[Source data — start]

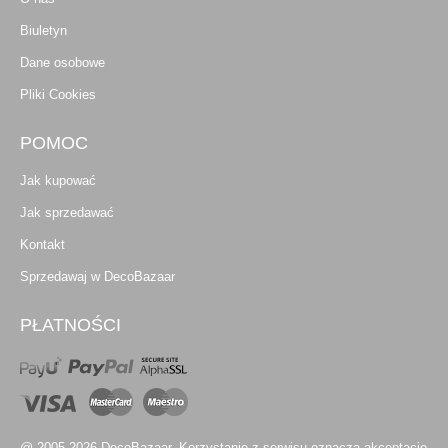
Biuletyn
Dane osobowe
Pliki Cookies
POMOC
Jak kupować
Jak sprzedawać
Kontakt
Sprzedawaj w DecoBazaar
PŁATNOŚCI
@ 2005-2026 DecoBazaar. Korzystanie z serwisu oznacza akceptację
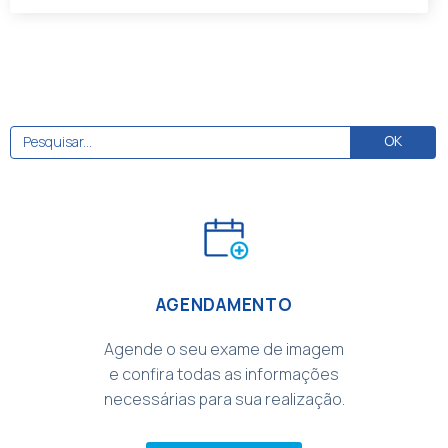
AGENDAMENTO
Agende o seu exame de imagem
e confira todas as informações
necessárias para sua realização.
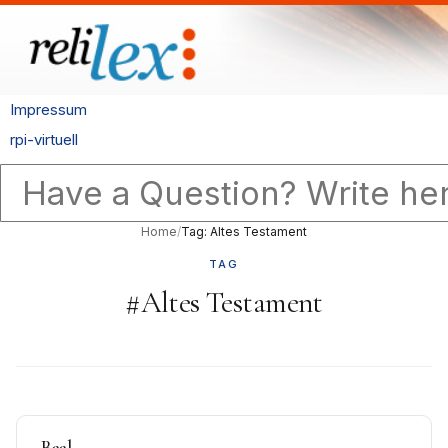
Impressum
rpi-virtuell
Home
/
Tag: Altes Testament
TAG
#Altes Testament
Baal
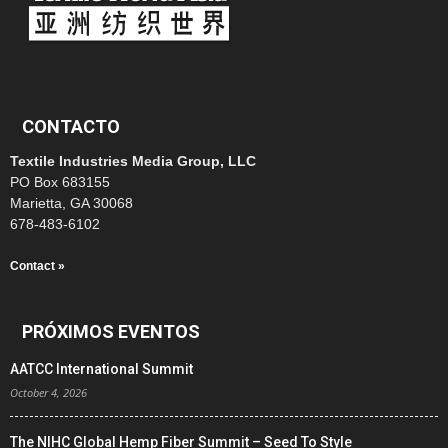
CONTACTO
Textile Industries Media Group, LLC
PO Box 683155
Marietta, GA 30068
678-483-6102
Contact »
PRÓXIMOS EVENTOS
AATCC International Summit
October 4, 2026
The NIHC Global Hemp Fiber Summit – Seed To Style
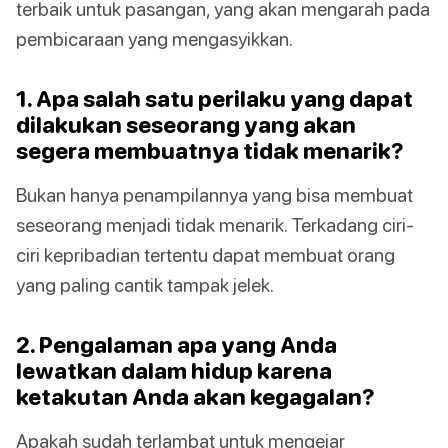
terbaik untuk pasangan, yang akan mengarah pada
pembicaraan yang mengasyikkan.
1. Apa salah satu perilaku yang dapat
dilakukan seseorang yang akan
segera membuatnya tidak menarik?
Bukan hanya penampilannya yang bisa membuat
seseorang menjadi tidak menarik. Terkadang ciri-
ciri kepribadian tertentu dapat membuat orang
yang paling cantik tampak jelek.
2. Pengalaman apa yang Anda
lewatkan dalam hidup karena
ketakutan Anda akan kegagalan?
Apakah sudah terlambat untuk mengejar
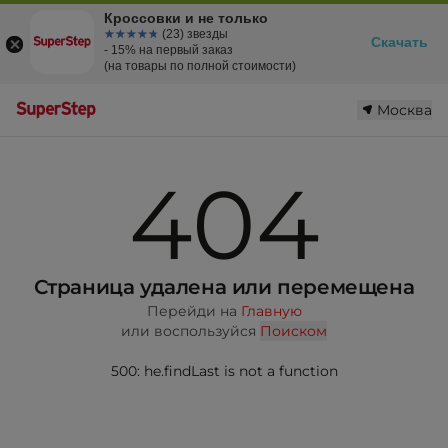
Кроссовки и не только
☆☆☆☆☆
★★★★★
(23) звезды
Скачать
- 15% на первый заказ
(на товары по полной стоимости)
Москва
404
Страница удалена или перемещена
Перейди на
Главную
или воспользуйся
Поиском
500: he.findLast is not a function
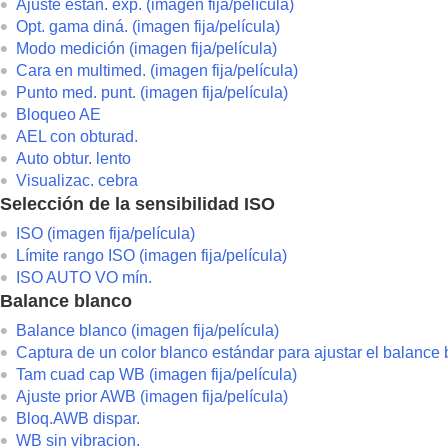
Ajuste están. exp.
(imagen fija/película)
Opt. gama diná.
(imagen fija/película)
Modo medición
(imagen fija/película)
Cara en multimed.
(imagen fija/película)
Punto med. punt.
(imagen fija/película)
Bloqueo AE
AEL con obturad.
Auto obtur. lento
Visualizac. cebra
Selección de la sensibilidad ISO
ISO
(imagen fija/película)
Límite rango ISO
(imagen fija/película)
ISO AUTO VO mín.
Balance blanco
Balance blanco
(imagen fija/película)
Captura de un color blanco estándar para ajustar el balance
Tam cuad cap WB
(imagen fija/película)
Ajuste prior AWB
(imagen fija/película)
Bloq.AWB dispar.
WB sin vibracion.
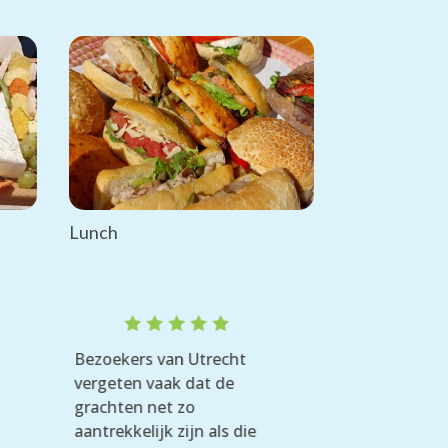
Lunch
Rated
Ra
Bezoekers van Utrecht
De Hollandse 
5
out
5
o
vergeten vaak dat de
eerlijk gezeg
of 5
of
grachten net zo
coolste, min
aantrekkelijk zijn als die
dingen van N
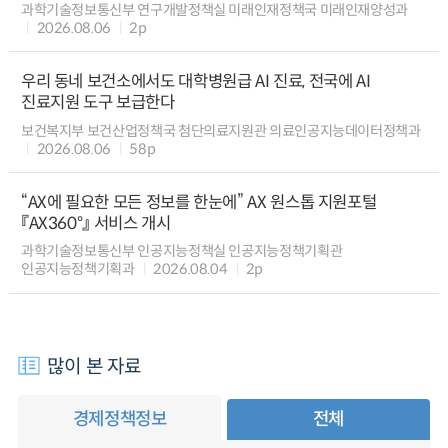
과학기술정보통신부 연구개발정책실 미래인재정책국 미래인재양성과
2026.08.06
2p
우리 동네 보건소에서도 대학병원급 AI 진료, 전국에 AI
진료지원 도구 보급한다
보건복지부 보건산업정책국 첨단의료지원관 의료인공지능데이터정책과
2026.08.06
58p
“AX에 필요한 모든 정보를 한눈에” AX 원스톱 지원포털
『AX360°』 서비스 개시
과학기술정보통신부 인공지능정책실 인공지능정책기획관
인공지능정책기획과
2026.08.04
2p
많이 본 자료
경제정책정보
전체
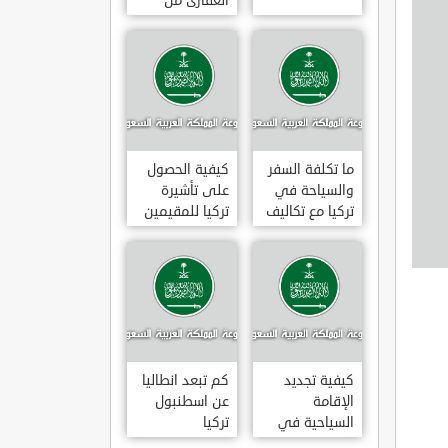
العقارى من
تجارى إلى
سكنى فى
تركيا
ما تكلفة السفر
كيفية الحصول
والسياحة في
على تأشيرة
تركيا مع تكاليف
تركيا للمقيمين
الاقامة
بالسعودية
2020
كيفية تجديد
كم تبعد انطاليا
الإقامة
عن اسطنبول
السياحية في
تركيا
تركيا وما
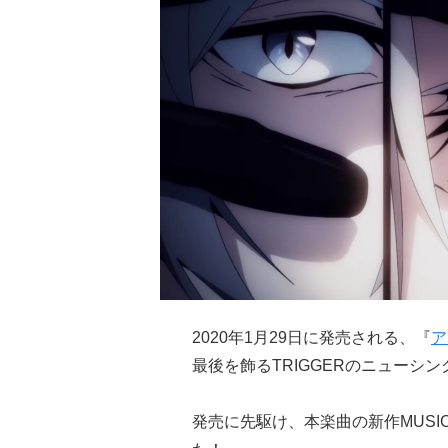
2020年1月29日に発売される、『
ア
最後を飾るTRIGGERのニューシングル「
発売に先駆け、本楽曲の新作MUSIC V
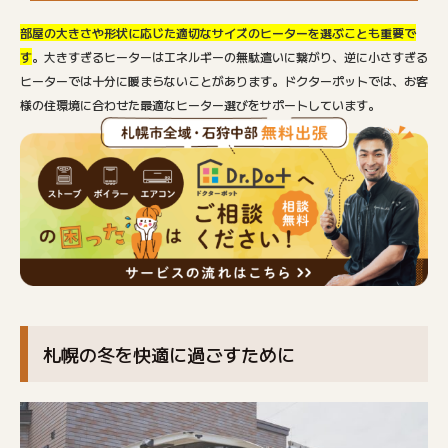
部屋の大きさや形状に応じた適切なサイズのヒーターを選ぶことも重要で
す
。大きすぎるヒーターはエネルギーの無駄遣いに繋がり、逆に小さすぎる
ヒーターでは十分に暖まらないことがあります。ドクターポットでは、お客
様の住環境に合わせた最適なヒーター選びをサポートしています。
札幌の冬を快適に過ごすために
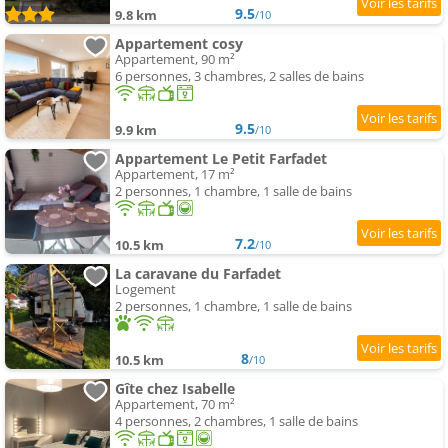
9.5
9.8 km
/10
Appartement cosy
Appartement, 90 m²
6 personnes, 3 chambres, 2 salles de bains
9.5
9.9 km
/10
Appartement Le Petit Farfadet
Appartement, 17 m²
2 personnes, 1 chambre, 1 salle de bains
7.2
10.5 km
/10
La caravane du Farfadet
Logement
2 personnes, 1 chambre, 1 salle de bains
8
10.5 km
/10
Gîte chez Isabelle
Appartement, 70 m²
4 personnes, 2 chambres, 1 salle de bains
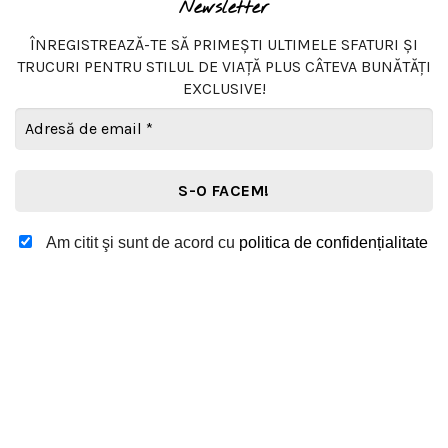
Newsletter
ÎNREGISTREAZĂ-TE SĂ PRIMEȘTI ULTIMELE SFATURI ȘI
TRUCURI PENTRU STILUL DE VIAȚĂ PLUS CÂTEVA BUNĂTĂȚI
EXCLUSIVE!
Adresă
de
email
*
Am citit şi sunt de acord cu
politica de confidențialitate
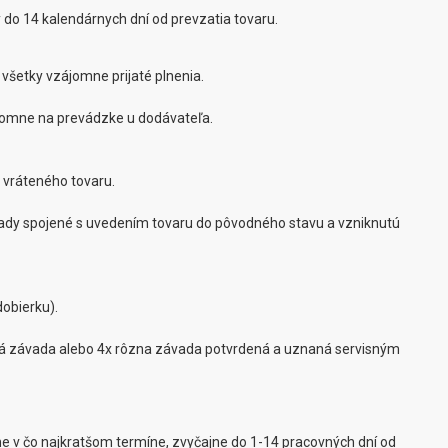
 do 14 kalendárnych dní od prevzatia tovaru.
všetky vzájomne prijaté plnenia.
ísomne na prevádzke u dodávateľa.
 vráteného tovaru.
klady spojené s uvedením tovaru do pôvodného stavu a vzniknutú
obierku).
stá závada alebo 4x rôzna závada potvrdená a uznaná servisným
 v čo najkratšom termíne, zvyčajne do 1-14 pracovných dní od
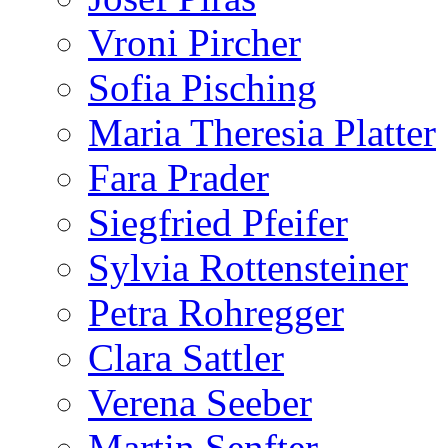
Vroni Pircher
Sofia Pisching
Maria Theresia Platter
Fara Prader
Siegfried Pfeifer
Sylvia Rottensteiner
Petra Rohregger
Clara Sattler
Verena Seeber
Martin Senfter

[Source data — finish]

Report every line of the data in which "tidak" appears.

[Your response]:
segera membuatnya tidak menarik?
seseorang menjadi tidak menarik. Terkadang ciri-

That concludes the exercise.